OK, so everyone knows that the price of gold is tanking. After peaking at almost $1,800 and falling under $1,400, now the calls are growing louder and louder to sell gold. Bill Gross of PIMCO, who is also called the Bond King, has now joined in from the PIMCO Twitter feed saying that Monday was no one-off and Wednesday is not a two-off. His message sounds as though it is against gold, but the real intent appears to be that Mr. Gross thinks that gold has started a levered market sell-off.
UPDATE at 1:00 PM EST: Mark Porterfield of PIMCO has reached out to say that Bill Gross has the official position of buying gold as the world is reflating (April 15 tweet) as he made a bad call in the Barron’s Roundtable. His tweet today is said to be aimed at levered market assets but not aimed at gold. We will leave the interpretation of the tweets to you as you will see below.

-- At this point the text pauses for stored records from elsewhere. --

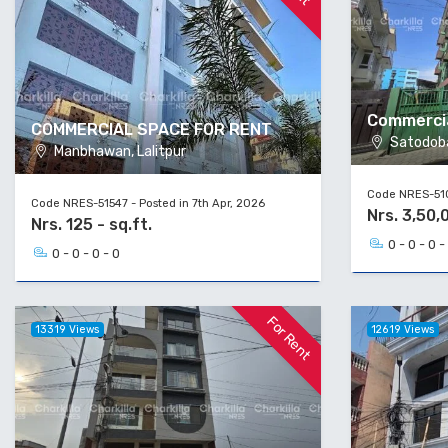
Commercia
COMMERCIAL SPACE FOR RENT
Satodoba
Manbhawan, Lalitpur
Code NRES-510
Code NRES-51547 - Posted in 7th Apr, 2026
Nrs. 3,50,
Nrs. 125 - sq.ft.
0 - 0 - 0 -
0 - 0 - 0 - 0
For Rent
13319 Views
12619 Views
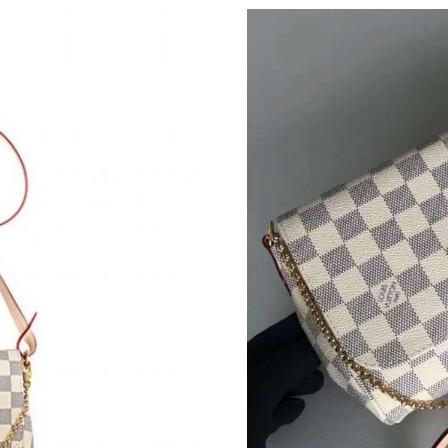
Just Sold: Quinn from Cleveland on Jun 05, 20
Just Sold: Peter from Houston on Aug 05, 202
Just Sold: Kara from Houston on May 08, 2026
Just Sold: Frank from Chicago on Jun 23, 2026
Just Sold: Sam from Hong Kong on May 21, 20
Just Sold: Lily from Toronto on May 22, 2026 
Just Sold: Xander from London on Jun 06, 202
Just Sold: Liam from Houston on Jul 16, 2026
Just Sold: Helen from Sydney on May 29, 2026
Just Sold: Rachel from Orlando on Jul 21, 202
Just Sold: Ethan from Sydney on Jun 27, 2026 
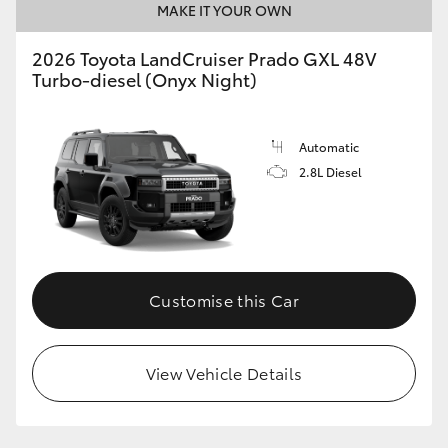
MAKE IT YOUR OWN
2026 Toyota LandCruiser Prado GXL 48V
Turbo-diesel (Onyx Night)
Automatic
2.8L Diesel
Customise this Car
View Vehicle Details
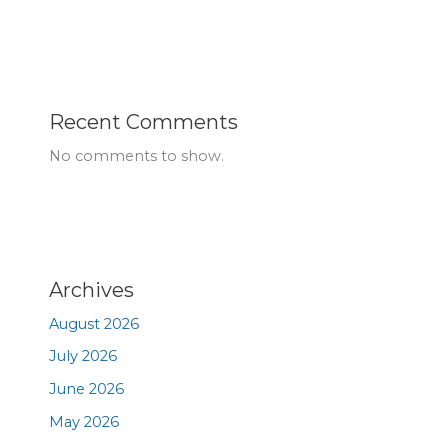
Recent Comments
No comments to show.
Archives
August 2026
July 2026
June 2026
May 2026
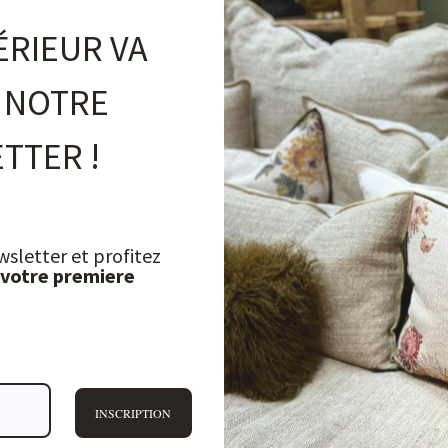
ÉRIEUR VA
 NOTRE
TTER !
wsletter et profitez
 votre premiere
INSCRIPTION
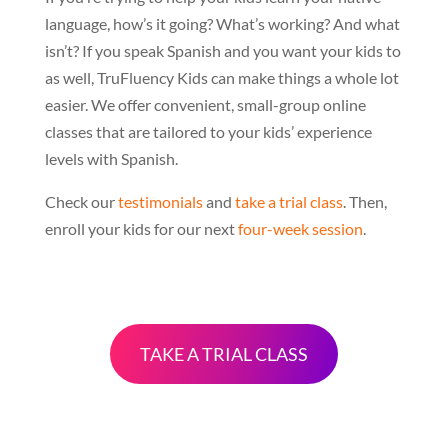
language, how’s it going? What’s working? And what
isn’t? If you speak Spanish and you want your kids to
as well, TruFluency Kids can make things a whole lot
easier. We offer convenient, small-group online
classes that are tailored to your kids’ experience
levels with Spanish.
Check our
testimonials
and
take a trial class
. Then,
enroll your kids for our next
four-week session
.
TAKE A TRIAL CLASS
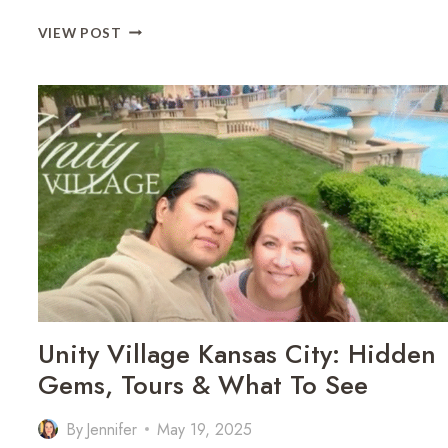
KANSAS
VIEW POST
CITY
ROOFTOP
RESTAURANTS
FOR
DATE
NIGHT
Unity Village Kansas City: Hidden
Gems, Tours & What To See
By
Jennifer
May 19, 2025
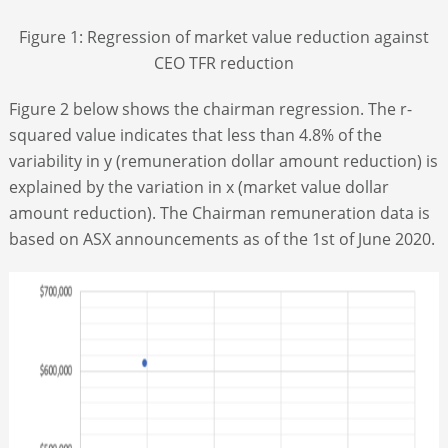
Figure 1: Regression of market value reduction against
CEO TFR reduction
Figure 2 below shows the chairman regression. The r-
squared value indicates that less than 4.8% of the
variability in y (remuneration dollar amount reduction) is
explained by the variation in x (market value dollar
amount reduction). The Chairman remuneration data is
based on ASX announcements as of the 1
st
of June 2020.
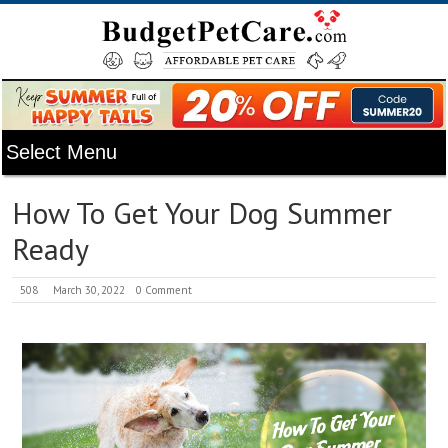
How To Get Your Dog Summer
Ready
508
March 30, 2022
0 Comment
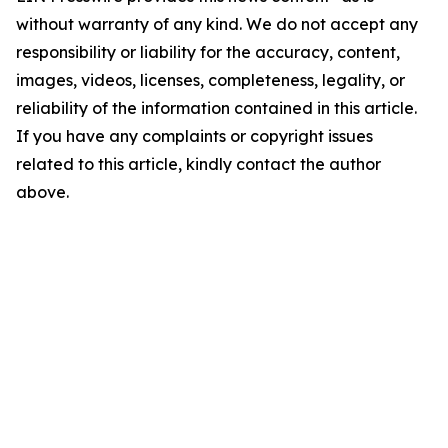
without warranty of any kind. We do not accept any
responsibility or liability for the accuracy, content,
images, videos, licenses, completeness, legality, or
reliability of the information contained in this article.
If you have any complaints or copyright issues
related to this article, kindly contact the author
above.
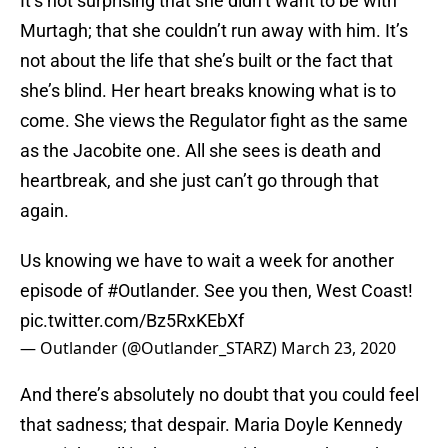
It’s not surprising that she didn’t want to be with
Murtagh; that she couldn’t run away with him. It’s
not about the life that she’s built or the fact that
she’s blind. Her heart breaks knowing what is to
come. She views the Regulator fight as the same
as the Jacobite one. All she sees is death and
heartbreak, and she just can’t go through that
again.
Us knowing we have to wait a week for another
episode of
#Outlander
. See you then, West Coast!
pic.twitter.com/Bz5RxKEbXf
— Outlander (@Outlander_STARZ)
March 23, 2020
And there’s absolutely no doubt that you could feel
that sadness; that despair. Maria Doyle Kennedy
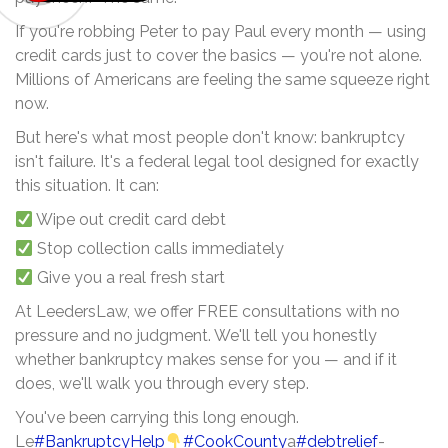
If you're robbing Peter to pay Paul every month — using
credit cards just to cover the basics — you're not alone.
Millions of Americans are feeling the same squeeze right
now.
But here's what most people don't know: bankruptcy
isn't failure. It's a federal legal tool designed for exactly
this situation. It can:
Wipe out credit card debt
Stop collection calls immediately
Give you a real fresh start
At LeedersLaw, we offer FREE consultations with no
pressure and no judgment. We'll tell you honestly
whether bankruptcy makes sense for you — and if it
does, we'll walk you through every step.
You've been carrying this long enough.
Le
#BankruptcyHelp
#CookCounty
a
#debtrelief
-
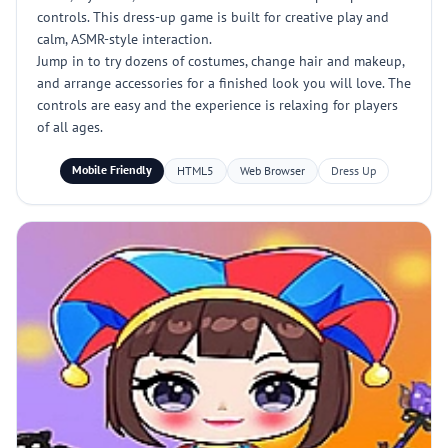
controls. This dress-up game is built for creative play and
calm, ASMR-style interaction.
Jump in to try dozens of costumes, change hair and makeup,
and arrange accessories for a finished look you will love. The
controls are easy and the experience is relaxing for players
of all ages.
Mobile Friendly
HTML5
Web Browser
Dress Up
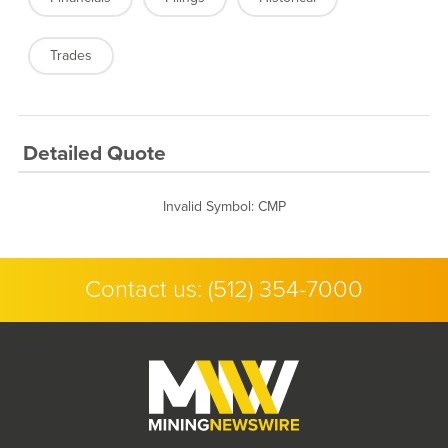
Trades
Detailed Quote
Invalid Symbol
:
CMP
Contact us:
(512) 354-7000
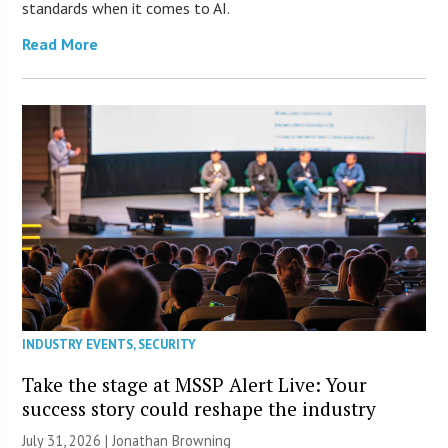
standards when it comes to AI.
Read More
INDUSTRY EVENTS
,
SECURITY
Take the stage at MSSP Alert Live: Your
success story could reshape the industry
July 31, 2026 |
Jonathan Browning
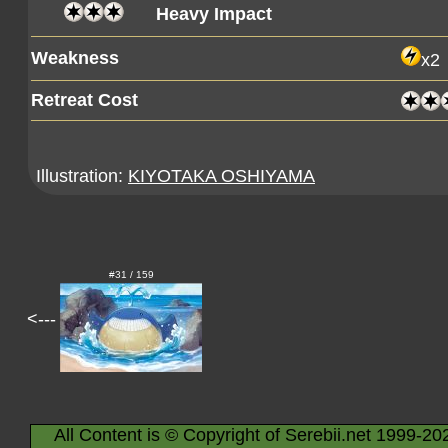
Heavy Impact
Weakness
x2
Retreat Cost
Illustration:
KIYOTAKA OSHIYAMA
#31 / 159
<---
All Content is © Copyright of Serebii.net 1999-20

My emailed response to PIMCO was as follows: “I am going to run this as an update but this is Gross’ fault for choosing his wording this way. I am copy/pasting this because it is more than a bit misleading. If he doesn’t want to confuse people like in the death of the cult of equity comments then he really needs to choose his wording better. His wording throws people off balance and is very misleading.”
Here are the Twitter images below:
One thing additional to point out is that Dow Jones newswires had the same interpretation as its FX Chat also interpreted this as a “Bill Gross Sell Gold” call.
We are not running this as a correction but as an update. I don’t want to tell people how to write when they are well respected and tenured as Mr. Gross is, but his wording is more than a bit misleading in this instance.
We would warn that this may grow, or it may be in a trade, as this is again from the PIMCO Twitter feed. Gross was also shown to have said “buy Treasuries” in his feed. One thing we caution against is that it was shown last week that PIMCO and Bill Gross had again become positive on longer-dated Treasury notes and bonds.
Another warning we would make is that in recent months Mr. Gross had warned over and over that investors should own things that will rise in value against all of the printed money entering the global economy.
This sounds a bit like the death of the cult of equity, but for gold. Gross has previously talked down leveraged finance, and now we are entering a deleveraged phase as well.
As a reminder, Marc Faber pointed that gold could go to $1,300 or even lower and that was just last Friday. We again would ask about Bitcoin: What is the value of a Bitcoin if gold’s value is being bombarded?